▸ Work required
The finished copy must match the records exactly, except that it contains no pictures.

▸ Data listing
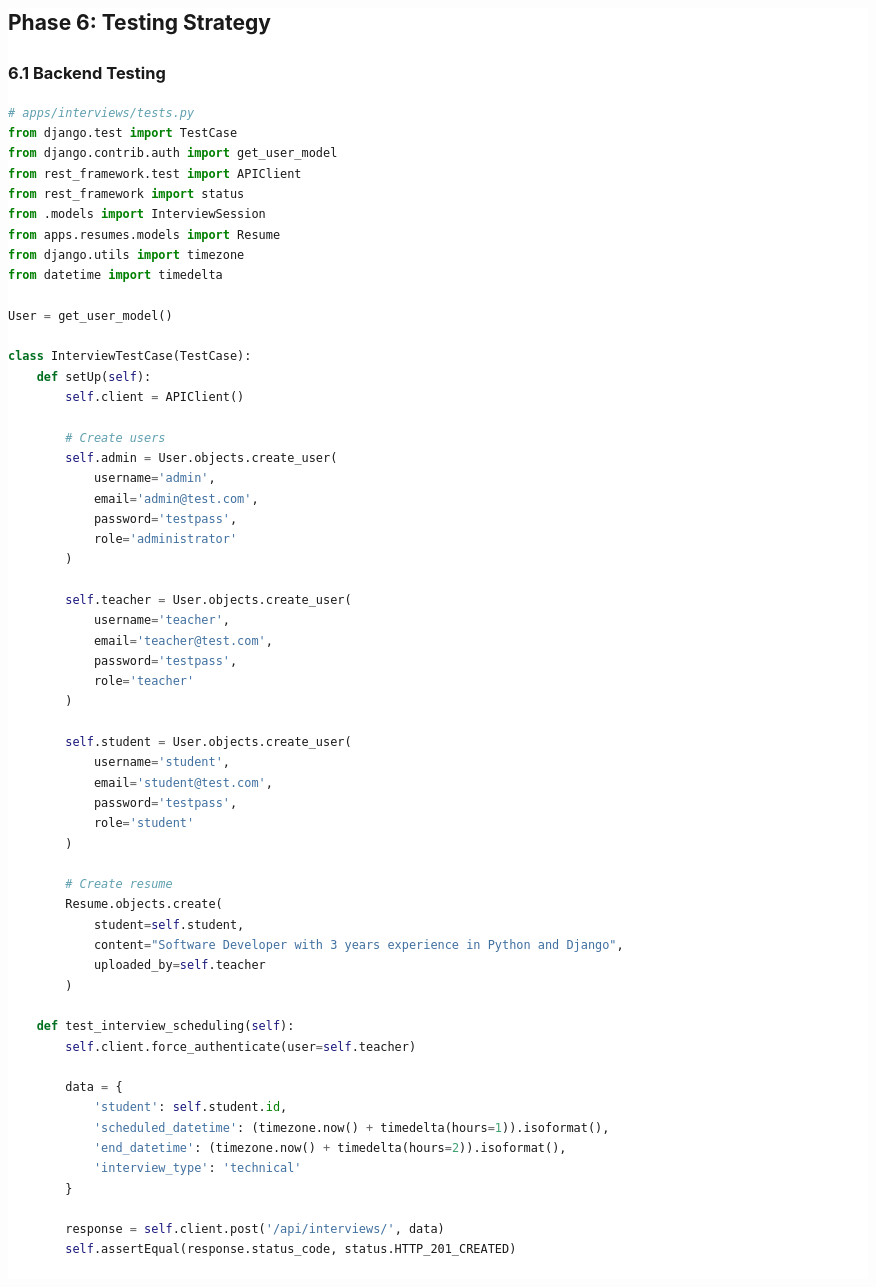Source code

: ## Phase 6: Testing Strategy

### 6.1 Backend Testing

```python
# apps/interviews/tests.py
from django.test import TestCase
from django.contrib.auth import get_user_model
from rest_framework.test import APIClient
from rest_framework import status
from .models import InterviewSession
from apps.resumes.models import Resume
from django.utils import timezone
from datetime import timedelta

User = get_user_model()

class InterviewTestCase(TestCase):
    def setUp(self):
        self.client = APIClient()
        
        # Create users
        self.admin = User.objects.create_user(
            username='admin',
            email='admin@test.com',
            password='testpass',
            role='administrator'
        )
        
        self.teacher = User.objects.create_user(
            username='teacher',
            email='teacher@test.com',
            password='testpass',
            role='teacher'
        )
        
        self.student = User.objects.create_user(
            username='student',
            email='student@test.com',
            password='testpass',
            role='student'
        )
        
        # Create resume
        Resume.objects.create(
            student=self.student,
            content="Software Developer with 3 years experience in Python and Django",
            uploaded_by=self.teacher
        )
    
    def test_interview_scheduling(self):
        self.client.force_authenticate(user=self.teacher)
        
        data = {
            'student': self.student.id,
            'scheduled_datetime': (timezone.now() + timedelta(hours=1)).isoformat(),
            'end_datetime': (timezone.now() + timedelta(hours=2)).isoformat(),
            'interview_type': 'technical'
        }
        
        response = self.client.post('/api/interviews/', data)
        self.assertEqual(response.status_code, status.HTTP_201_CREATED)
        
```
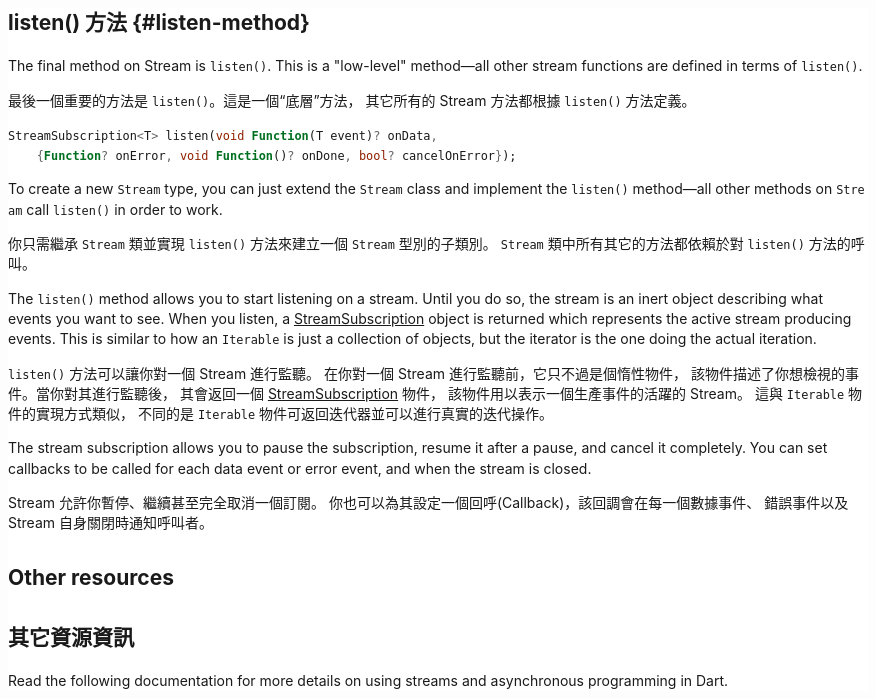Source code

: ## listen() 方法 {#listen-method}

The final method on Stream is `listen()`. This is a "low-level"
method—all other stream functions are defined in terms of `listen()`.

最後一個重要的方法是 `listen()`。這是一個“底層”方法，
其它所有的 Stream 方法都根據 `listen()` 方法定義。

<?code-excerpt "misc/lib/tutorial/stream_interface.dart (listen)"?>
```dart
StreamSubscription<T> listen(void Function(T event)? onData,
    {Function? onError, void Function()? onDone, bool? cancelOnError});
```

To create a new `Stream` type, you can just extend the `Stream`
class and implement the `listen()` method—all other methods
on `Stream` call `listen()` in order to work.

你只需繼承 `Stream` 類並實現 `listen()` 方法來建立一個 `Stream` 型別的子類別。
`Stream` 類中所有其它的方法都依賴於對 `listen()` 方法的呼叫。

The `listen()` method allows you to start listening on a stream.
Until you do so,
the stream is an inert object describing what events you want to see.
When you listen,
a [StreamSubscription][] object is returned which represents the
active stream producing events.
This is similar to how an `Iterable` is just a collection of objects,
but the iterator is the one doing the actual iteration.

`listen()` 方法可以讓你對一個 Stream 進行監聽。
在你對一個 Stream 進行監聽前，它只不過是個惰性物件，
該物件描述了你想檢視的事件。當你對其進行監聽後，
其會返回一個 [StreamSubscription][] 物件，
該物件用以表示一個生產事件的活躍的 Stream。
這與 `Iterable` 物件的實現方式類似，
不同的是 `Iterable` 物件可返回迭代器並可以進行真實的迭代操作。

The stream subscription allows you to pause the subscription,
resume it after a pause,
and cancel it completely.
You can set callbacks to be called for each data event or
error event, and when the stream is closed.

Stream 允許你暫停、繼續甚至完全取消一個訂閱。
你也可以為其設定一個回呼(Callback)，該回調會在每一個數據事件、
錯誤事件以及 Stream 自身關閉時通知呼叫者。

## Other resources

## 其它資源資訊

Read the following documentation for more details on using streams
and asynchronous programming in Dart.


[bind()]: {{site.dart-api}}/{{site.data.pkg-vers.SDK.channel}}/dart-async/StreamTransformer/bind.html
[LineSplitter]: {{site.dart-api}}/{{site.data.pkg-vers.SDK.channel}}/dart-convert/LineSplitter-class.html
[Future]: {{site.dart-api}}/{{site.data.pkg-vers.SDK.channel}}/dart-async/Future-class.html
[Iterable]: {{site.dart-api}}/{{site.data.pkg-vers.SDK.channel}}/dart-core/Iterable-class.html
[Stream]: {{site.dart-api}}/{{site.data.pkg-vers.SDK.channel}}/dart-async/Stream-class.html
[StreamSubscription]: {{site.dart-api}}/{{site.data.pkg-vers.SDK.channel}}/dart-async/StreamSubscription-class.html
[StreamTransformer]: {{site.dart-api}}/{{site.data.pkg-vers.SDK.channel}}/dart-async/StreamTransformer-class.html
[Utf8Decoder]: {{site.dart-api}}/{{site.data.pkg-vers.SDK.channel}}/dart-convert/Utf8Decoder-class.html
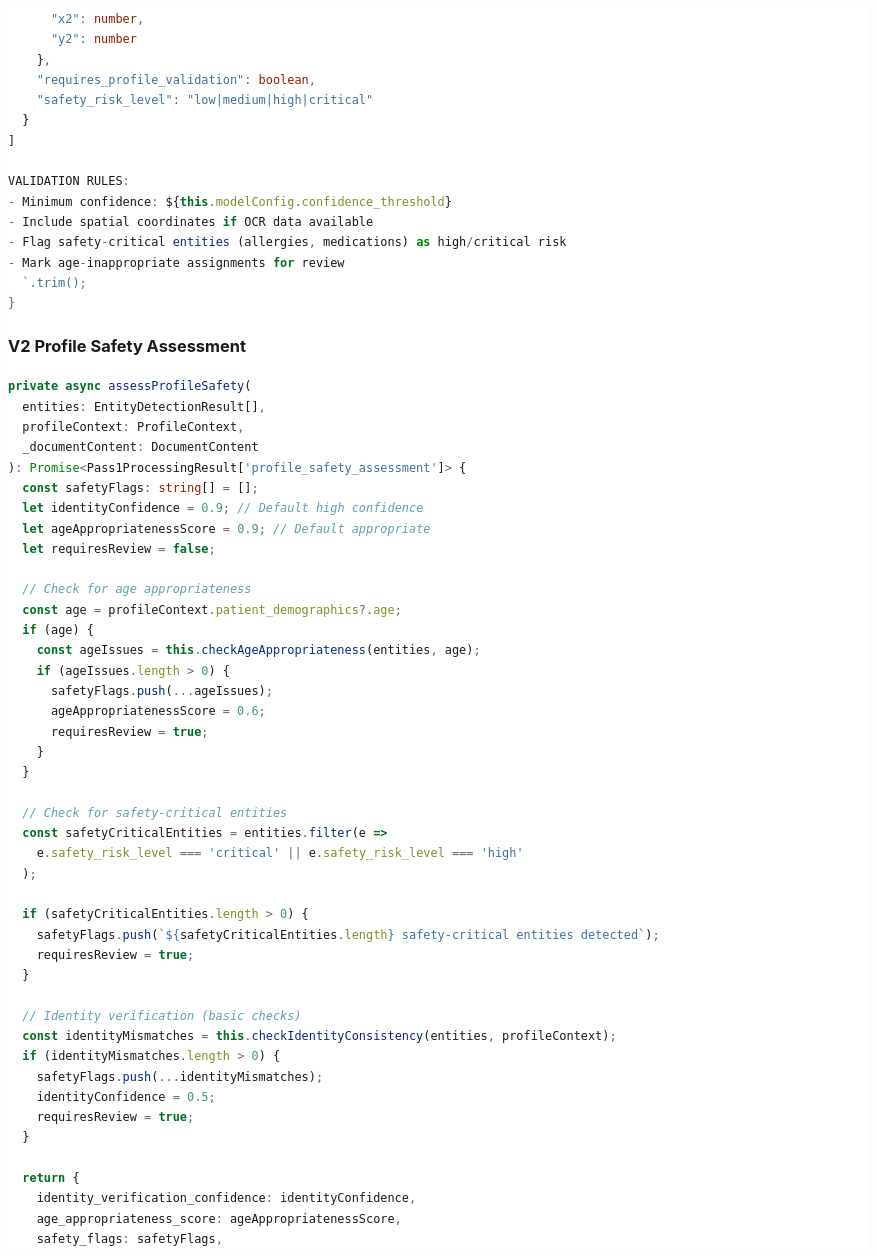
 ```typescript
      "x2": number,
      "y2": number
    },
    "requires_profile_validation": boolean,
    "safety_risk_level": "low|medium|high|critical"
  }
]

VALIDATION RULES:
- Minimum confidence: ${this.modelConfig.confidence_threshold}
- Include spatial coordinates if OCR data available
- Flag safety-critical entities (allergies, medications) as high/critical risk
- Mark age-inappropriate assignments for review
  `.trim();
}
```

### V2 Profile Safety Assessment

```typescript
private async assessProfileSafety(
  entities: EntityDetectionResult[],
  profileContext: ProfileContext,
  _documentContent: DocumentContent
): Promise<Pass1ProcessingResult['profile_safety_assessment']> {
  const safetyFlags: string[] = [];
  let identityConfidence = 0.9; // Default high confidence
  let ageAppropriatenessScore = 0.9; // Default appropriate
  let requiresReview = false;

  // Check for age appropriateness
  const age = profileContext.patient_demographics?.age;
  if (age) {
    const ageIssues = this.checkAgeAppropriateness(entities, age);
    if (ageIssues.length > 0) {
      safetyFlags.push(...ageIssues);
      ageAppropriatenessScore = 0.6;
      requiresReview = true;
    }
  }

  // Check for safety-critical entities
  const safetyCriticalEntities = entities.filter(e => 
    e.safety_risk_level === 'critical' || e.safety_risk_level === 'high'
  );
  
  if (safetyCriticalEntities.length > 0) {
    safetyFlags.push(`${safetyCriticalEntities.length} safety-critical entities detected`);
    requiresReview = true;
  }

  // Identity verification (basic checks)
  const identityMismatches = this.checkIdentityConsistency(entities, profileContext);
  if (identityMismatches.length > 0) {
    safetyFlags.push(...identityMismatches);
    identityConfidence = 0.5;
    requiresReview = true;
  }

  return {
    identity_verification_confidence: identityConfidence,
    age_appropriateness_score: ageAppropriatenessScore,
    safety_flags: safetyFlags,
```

▸ Written response
Source code

: ## Phase 6: Testing Strategy

### 6.1 Backend Testing

```python
# apps/interviews/tests.py
from django.test import TestCase
from django.contrib.auth import get_user_model
from rest_framework.test import APIClient
from rest_framework import status
from .models import InterviewSession
from apps.resumes.models import Resume
from django.utils import timezone
from datetime import timedelta

User = get_user_model()

class InterviewTestCase(TestCase):
    def setUp(self):
        self.client = APIClient()
        
        # Create users
        self.admin = User.objects.create_user(
            username='admin',
            email='admin@test.com',
            password='testpass',
            role='administrator'
        )
        
        self.teacher = User.objects.create_user(
            username='teacher',
            email='teacher@test.com',
            password='testpass',
            role='teacher'
        )
        
        self.student = User.objects.create_user(
            username='student',
            email='student@test.com',
            password='testpass',
            role='student'
        )
        
        # Create resume
        Resume.objects.create(
            student=self.student,
            content="Software Developer with 3 years experience in Python and Django",
            uploaded_by=self.teacher
        )
    
    def test_interview_scheduling(self):
        self.client.force_authenticate(user=self.teacher)
        
        data = {
            'student': self.student.id,
            'scheduled_datetime': (timezone.now() + timedelta(hours=1)).isoformat(),
            'end_datetime': (timezone.now() + timedelta(hours=2)).isoformat(),
            'interview_type': 'technical'
        }
        
        response = self.client.post('/api/interviews/', data)
        self.assertEqual(response.status_code, status.HTTP_201_CREATED)
        
```
Source code

: ## listen() 方法 {#listen-method}

The final method on Stream is `listen()`. This is a "low-level"
method—all other stream functions are defined in terms of `listen()`.

最後一個重要的方法是 `listen()`。這是一個“底層”方法，
其它所有的 Stream 方法都根據 `listen()` 方法定義。

<?code-excerpt "misc/lib/tutorial/stream_interface.dart (listen)"?>
```dart
StreamSubscription<T> listen(void Function(T event)? onData,
    {Function? onError, void Function()? onDone, bool? cancelOnError});
```

To create a new `Stream` type, you can just extend the `Stream`
class and implement the `listen()` method—all other methods
on `Stream` call `listen()` in order to work.

你只需繼承 `Stream` 類並實現 `listen()` 方法來建立一個 `Stream` 型別的子類別。
`Stream` 類中所有其它的方法都依賴於對 `listen()` 方法的呼叫。

The `listen()` method allows you to start listening on a stream.
Until you do so,
the stream is an inert object describing what events you want to see.
When you listen,
a [StreamSubscription][] object is returned which represents the
active stream producing events.
This is similar to how an `Iterable` is just a collection of objects,
but the iterator is the one doing the actual iteration.

`listen()` 方法可以讓你對一個 Stream 進行監聽。
在你對一個 Stream 進行監聽前，它只不過是個惰性物件，
該物件描述了你想檢視的事件。當你對其進行監聽後，
其會返回一個 [StreamSubscription][] 物件，
該物件用以表示一個生產事件的活躍的 Stream。
這與 `Iterable` 物件的實現方式類似，
不同的是 `Iterable` 物件可返回迭代器並可以進行真實的迭代操作。

The stream subscription allows you to pause the subscription,
resume it after a pause,
and cancel it completely.
You can set callbacks to be called for each data event or
error event, and when the stream is closed.

Stream 允許你暫停、繼續甚至完全取消一個訂閱。
你也可以為其設定一個回呼(Callback)，該回調會在每一個數據事件、
錯誤事件以及 Stream 自身關閉時通知呼叫者。

## Other resources

## 其它資源資訊

Read the following documentation for more details on using streams
and asynchronous programming in Dart.


[bind()]: {{site.dart-api}}/{{site.data.pkg-vers.SDK.channel}}/dart-async/StreamTransformer/bind.html
[LineSplitter]: {{site.dart-api}}/{{site.data.pkg-vers.SDK.channel}}/dart-convert/LineSplitter-class.html
[Future]: {{site.dart-api}}/{{site.data.pkg-vers.SDK.channel}}/dart-async/Future-class.html
[Iterable]: {{site.dart-api}}/{{site.data.pkg-vers.SDK.channel}}/dart-core/Iterable-class.html
[Stream]: {{site.dart-api}}/{{site.data.pkg-vers.SDK.channel}}/dart-async/Stream-class.html
[StreamSubscription]: {{site.dart-api}}/{{site.data.pkg-vers.SDK.channel}}/dart-async/StreamSubscription-class.html
[StreamTransformer]: {{site.dart-api}}/{{site.data.pkg-vers.SDK.channel}}/dart-async/StreamTransformer-class.html
[Utf8Decoder]: {{site.dart-api}}/{{site.data.pkg-vers.SDK.channel}}/dart-convert/Utf8Decoder-class.html
 ```typescript
      "x2": number,
      "y2": number
    },
    "requires_profile_validation": boolean,
    "safety_risk_level": "low|medium|high|critical"
  }
]

VALIDATION RULES:
- Minimum confidence: ${this.modelConfig.confidence_threshold}
- Include spatial coordinates if OCR data available
- Flag safety-critical entities (allergies, medications) as high/critical risk
- Mark age-inappropriate assignments for review
  `.trim();
}
```

### V2 Profile Safety Assessment

```typescript
private async assessProfileSafety(
  entities: EntityDetectionResult[],
  profileContext: ProfileContext,
  _documentContent: DocumentContent
): Promise<Pass1ProcessingResult['profile_safety_assessment']> {
  const safetyFlags: string[] = [];
  let identityConfidence = 0.9; // Default high confidence
  let ageAppropriatenessScore = 0.9; // Default appropriate
  let requiresReview = false;

  // Check for age appropriateness
  const age = profileContext.patient_demographics?.age;
  if (age) {
    const ageIssues = this.checkAgeAppropriateness(entities, age);
    if (ageIssues.length > 0) {
      safetyFlags.push(...ageIssues);
      ageAppropriatenessScore = 0.6;
      requiresReview = true;
    }
  }

  // Check for safety-critical entities
  const safetyCriticalEntities = entities.filter(e => 
    e.safety_risk_level === 'critical' || e.safety_risk_level === 'high'
  );
  
  if (safetyCriticalEntities.length > 0) {
    safetyFlags.push(`${safetyCriticalEntities.length} safety-critical entities detected`);
    requiresReview = true;
  }

  // Identity verification (basic checks)
  const identityMismatches = this.checkIdentityConsistency(entities, profileContext);
  if (identityMismatches.length > 0) {
    safetyFlags.push(...identityMismatches);
    identityConfidence = 0.5;
    requiresReview = true;
  }

  return {
    identity_verification_confidence: identityConfidence,
    age_appropriateness_score: ageAppropriatenessScore,
    safety_flags: safetyFlags,
```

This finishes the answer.